A Thermistor is a semiconductor component highly sensitive to temperature, with its resistance value changing significantly in response to temperature variations. Based on their temperature coefficient, thermistors are classified into Positive Temperature Coefficient (PTC) thermistors and Negative Temperature Coefficient (NTC) thermistors.

NTC thermistors are used for temperature measurement, temperature control, and temperature compensation, and are referred to as temperature sensors.
PTC thermistors are used for temperature measurement and control, and can also function as heating elements while simultaneously acting as a "switch." They combine the three functions of a sensing element, heater, and switch, and are thus called "thermal switches."
NTC thermistors, short for Negative Temperature Coefficient, exhibit a significant decrease in resistance as temperature increases. Utilizing this characteristic, NTC components are commonly used in small household appliances for soft-start circuits, automatic detection, and control circuits.

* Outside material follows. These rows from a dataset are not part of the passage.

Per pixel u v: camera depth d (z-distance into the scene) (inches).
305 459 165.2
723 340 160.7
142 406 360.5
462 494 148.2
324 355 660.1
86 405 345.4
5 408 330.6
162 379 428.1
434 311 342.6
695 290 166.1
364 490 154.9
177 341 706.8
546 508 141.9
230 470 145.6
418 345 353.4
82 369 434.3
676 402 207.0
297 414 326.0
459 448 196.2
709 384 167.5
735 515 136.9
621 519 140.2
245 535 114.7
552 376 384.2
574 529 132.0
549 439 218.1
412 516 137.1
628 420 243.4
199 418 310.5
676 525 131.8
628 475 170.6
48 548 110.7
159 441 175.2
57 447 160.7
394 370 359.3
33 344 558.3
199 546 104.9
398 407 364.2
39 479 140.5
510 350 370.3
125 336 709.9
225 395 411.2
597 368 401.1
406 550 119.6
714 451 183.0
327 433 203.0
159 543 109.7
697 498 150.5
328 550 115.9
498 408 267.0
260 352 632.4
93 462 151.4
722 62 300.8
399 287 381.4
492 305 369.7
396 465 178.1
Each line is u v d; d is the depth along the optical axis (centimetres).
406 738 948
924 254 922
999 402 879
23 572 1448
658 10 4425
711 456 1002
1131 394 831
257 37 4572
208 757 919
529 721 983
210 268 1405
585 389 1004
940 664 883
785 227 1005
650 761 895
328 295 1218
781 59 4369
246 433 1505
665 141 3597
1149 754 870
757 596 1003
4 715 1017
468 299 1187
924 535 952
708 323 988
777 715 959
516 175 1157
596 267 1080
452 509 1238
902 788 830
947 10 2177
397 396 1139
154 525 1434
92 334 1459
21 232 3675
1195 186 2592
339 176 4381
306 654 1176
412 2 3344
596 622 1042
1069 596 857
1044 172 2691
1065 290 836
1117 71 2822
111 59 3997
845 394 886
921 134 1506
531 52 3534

PTC thermistors, short for Positive Temperature Coefficient, exhibit a significant increase in resistance as temperature rises. This property is often utilized in automatic control circuits.

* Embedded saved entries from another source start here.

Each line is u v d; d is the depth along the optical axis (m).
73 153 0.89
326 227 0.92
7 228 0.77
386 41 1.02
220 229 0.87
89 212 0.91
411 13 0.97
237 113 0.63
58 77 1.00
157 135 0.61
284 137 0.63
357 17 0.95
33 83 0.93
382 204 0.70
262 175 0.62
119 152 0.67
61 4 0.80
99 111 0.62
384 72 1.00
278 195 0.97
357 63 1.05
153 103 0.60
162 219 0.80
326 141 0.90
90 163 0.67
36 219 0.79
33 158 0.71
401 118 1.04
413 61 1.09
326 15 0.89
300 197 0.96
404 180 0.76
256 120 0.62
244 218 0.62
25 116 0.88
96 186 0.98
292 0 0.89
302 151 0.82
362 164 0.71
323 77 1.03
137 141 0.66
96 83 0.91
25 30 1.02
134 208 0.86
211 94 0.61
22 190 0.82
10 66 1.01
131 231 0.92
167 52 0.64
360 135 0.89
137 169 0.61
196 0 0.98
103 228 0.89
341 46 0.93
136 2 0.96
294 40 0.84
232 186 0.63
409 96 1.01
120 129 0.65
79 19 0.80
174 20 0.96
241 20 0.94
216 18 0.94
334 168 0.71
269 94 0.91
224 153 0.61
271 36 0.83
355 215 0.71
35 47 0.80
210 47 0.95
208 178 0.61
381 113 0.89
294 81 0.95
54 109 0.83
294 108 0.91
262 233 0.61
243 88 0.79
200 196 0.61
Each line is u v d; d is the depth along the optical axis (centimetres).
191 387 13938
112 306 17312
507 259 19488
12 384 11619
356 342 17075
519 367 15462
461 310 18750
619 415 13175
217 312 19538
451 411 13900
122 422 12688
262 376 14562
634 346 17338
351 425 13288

NTC thermistors are ceramic semiconductor thermal sensing crystals primarily sintered from metal oxides such as manganese, cobalt, and nickel. Their zero-power resistance decreases as the component's own temperature increases.
A thermistor is a heat-sensitive semiconductor resistor whose resistance value changes with the component's own temperature.
    Negative Temperature Coefficient (NTC) Thermistor
    Zero-Power Resistance (R_T)
The DC resistance value measured at a specific temperature (T) when the power consumed by the thermistor is extremely low (to the point where a further decrease in power would cause a resistance change rate of less than 0.1%).
     Material Constant (B Value)
The B value is calculated using the following formula based on resistance measurements at two specific ambient temperatures (in Kelvin, K):
                           B = Ln(R₁/R₂) / (1/T₁ - 1/T₂)
  The B value for NYFEA Nyfea products is typically determined at T₁=298.15K and T₂=323.15K or 358.15K.
  Generally, B values range from 2000 to 6000K. A higher B value indicates a greater resistance change rate per 1°C.
     Dissipation Coefficient (δ)
The power required, under specific ambient conditions, to raise the temperature of an NTC thermistor by 1°C through self-heating, usually expressed in mW/°C. It can be calculated using the formula:
           δ = V × I / (T - T₀)
    Thermal Time Constant (τ)
Under zero-power conditions, when the ambient temperature of the thermistor changes abruptly, the time required for the thermistor element to change by 63.2% of the temperature difference between its initial temperature (T₀) and its final temperature (T₁). It is usually expressed in seconds (s).